Not all parents who have grown tired of the defective
education the Israeli educational system provides their
children as an alternative to traditional Jewish education
have reached the logical conclusion. Although some parents
have elected to transfer their children to Torah schools,
others have decided to set up new brands of secular
education.
One such innovator is Mr. Shai Or of Emek Chefer, who formed
a parents' group to set up a school for their children
called Children of the Earth. Twenty-three children are
enrolled at the Children of the Earth school, most of who
are in First and Second Grade, with a few others attending
the kindergarten adjacent to the main schoolhouse.
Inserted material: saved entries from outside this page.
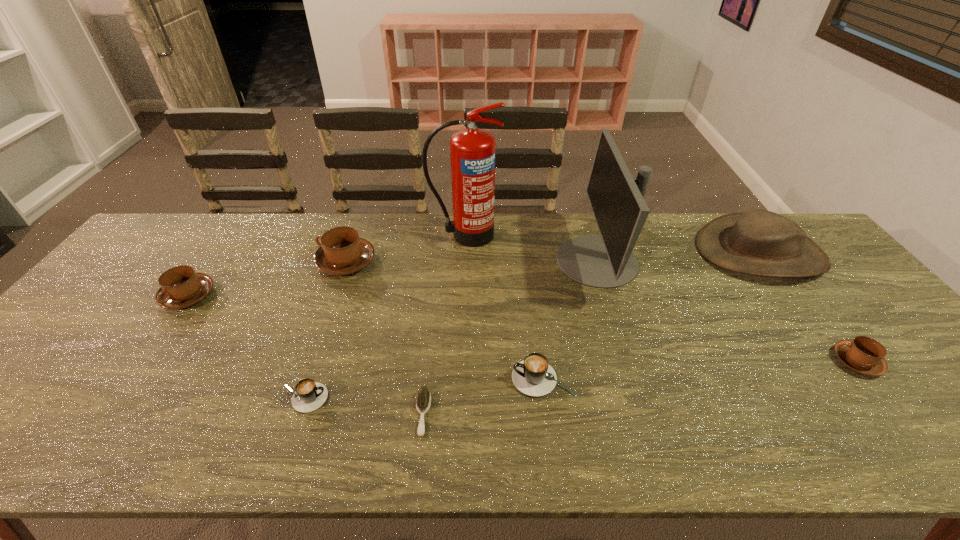
At what (x,y) coordinates should I click in order to perform the action: click on cappuccino at the right edge. Please return your answer as a coordinate pair (x, y). The width and height of the screenshot is (960, 540). Looking at the image, I should click on (864, 355).

The image size is (960, 540). I want to click on object present at the far right corner, so click(758, 242).

The image size is (960, 540). In the image, there is a desktop. Find the location of `vacant space at the far edge`. vacant space at the far edge is located at coordinates (555, 214).

Where is `free space at the near edge of the desktop`? free space at the near edge of the desktop is located at coordinates (728, 426).

The width and height of the screenshot is (960, 540). Identify the location of vacant area at the left edge of the desktop. (108, 314).

In the image, there is a desktop. Identify the location of vacant space at the right edge. (919, 359).

Identify the location of free location at the far left corner of the desktop. (205, 224).

This screenshot has height=540, width=960. I want to click on empty space between the sixth object from left to right and the tallest object, so click(x=504, y=307).

Image resolution: width=960 pixels, height=540 pixels. What are the coordinates of `empty space that is in between the rightmost brown cappuccino and the right black cappuccino` in the screenshot? It's located at (700, 370).

Find the location of a particular element. This screenshot has height=540, width=960. vacant region between the smallest brown cappuccino and the shortest object is located at coordinates (639, 387).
The pupils are not divided into grades based on their age.
The morning opens with a meeting called The Circle, held
around a campfire where the children bake their own pitas
for breakfast and bring up school-related issues. From this
point until the end of the school day everything is open to
the students. They run around barefoot, gather sticks and
light campfires to their hearts' content, from morning till
night.
In order to raise the tuition money the parents hold a local
festival every other month where they stage singing and
musical appearances, conduct creativity workshops and sell
artwork.
The schoolhouse contains many small rooms and does not have
a single room large enough for everyone. Mattresses are
spread out on the floor among half-burned candles. In the
main room are clothes and various fabrics for costume-
making. Lining the shelves is an array of raw materials for
craft work. Every day the children are given home-style
meals cooked on the premises. The smallest room in the
schoolhouse is set aside for reading and writing, and the
largest is designated for creativity workshops, a decision
that is very indicative of the parents' attitude toward
structured learning. For now the parents have given up on
their attempt to teach reading and writing, and are waiting
to see whether the children will generate a demand. All of
the rooms are left empty most of the day and none of the
pupils know how to read. They prefer to spend their time
outside, barefoot and free.
Mr. Or has a highly original approach to education which he
made apparent when he held a colorful funeral procession for
his father at Kibbutz Beit Zera. The family of the deceased,
his wife and three children, were in no hurry to bury him.
When he became sick they took care of him at the kibbutz by
themselves and avoided sending him to the hospital. After
his death they left him in the house for an entire day to
allow each of his acquaintances to part from him
personally.
Before the funeral the coffin was painted a variety of
colors. To begin the funeral procession friends and family
set out singing and shaking tambourines. Alongside the grave
a song the family was fond of was played, and then Or read a
poem his father had written many years previous, in which he
says he would die young. To conclude the ceremony, friends
and family sang the unofficial hymn of Children of the
Earth, composed by Or, who is a musician in his spare time.
The song opens with the words, "Beauty spreads out before my
eyes, trying to touch me."
Or is convinced that this very individual ceremony managed
to touch even those who showed scorn for it at first. "My
father was a very special man, who never did things like
everyone else," he says. "He lived life to the fullest, and
his death reinforced my feeling that he is not another poor
guy who breathed his last and now is just a corpse lying in
the ground, but that this is his way of dying, and I must
accept it. People sensed this. Many of them came up to me
with tears in their eyes and told me they hope to have
children who will bury them the same way, with love, when
the time comes."
During the funeral pupils from Children of the Earth held a
discussion about death. A handwritten sign giving notice of
the funeral hung on the purple door of the school where Or
serves as principal. One month earlier a number of one-day
old rabbits from the children's zoo died. The parents, who
view death as a part of life, encouraged the children to
make the connection between the human death and the death of
the animals.
Perhaps Children of the Earth is an extreme example of the
educational framework set up by the parents, but it is
certainly not the only example. Recently government schools
have seen a tremendous wave of withdrawal. Since March
thirteen license requests have been filed at the Ministry of
Education by parents' associations. In most of these cases
the initiative was taken by parents who wanted to set up a
school according to their own views on education, in order
to be involved in the curriculum and to exert an influence
on class size and teacher selection.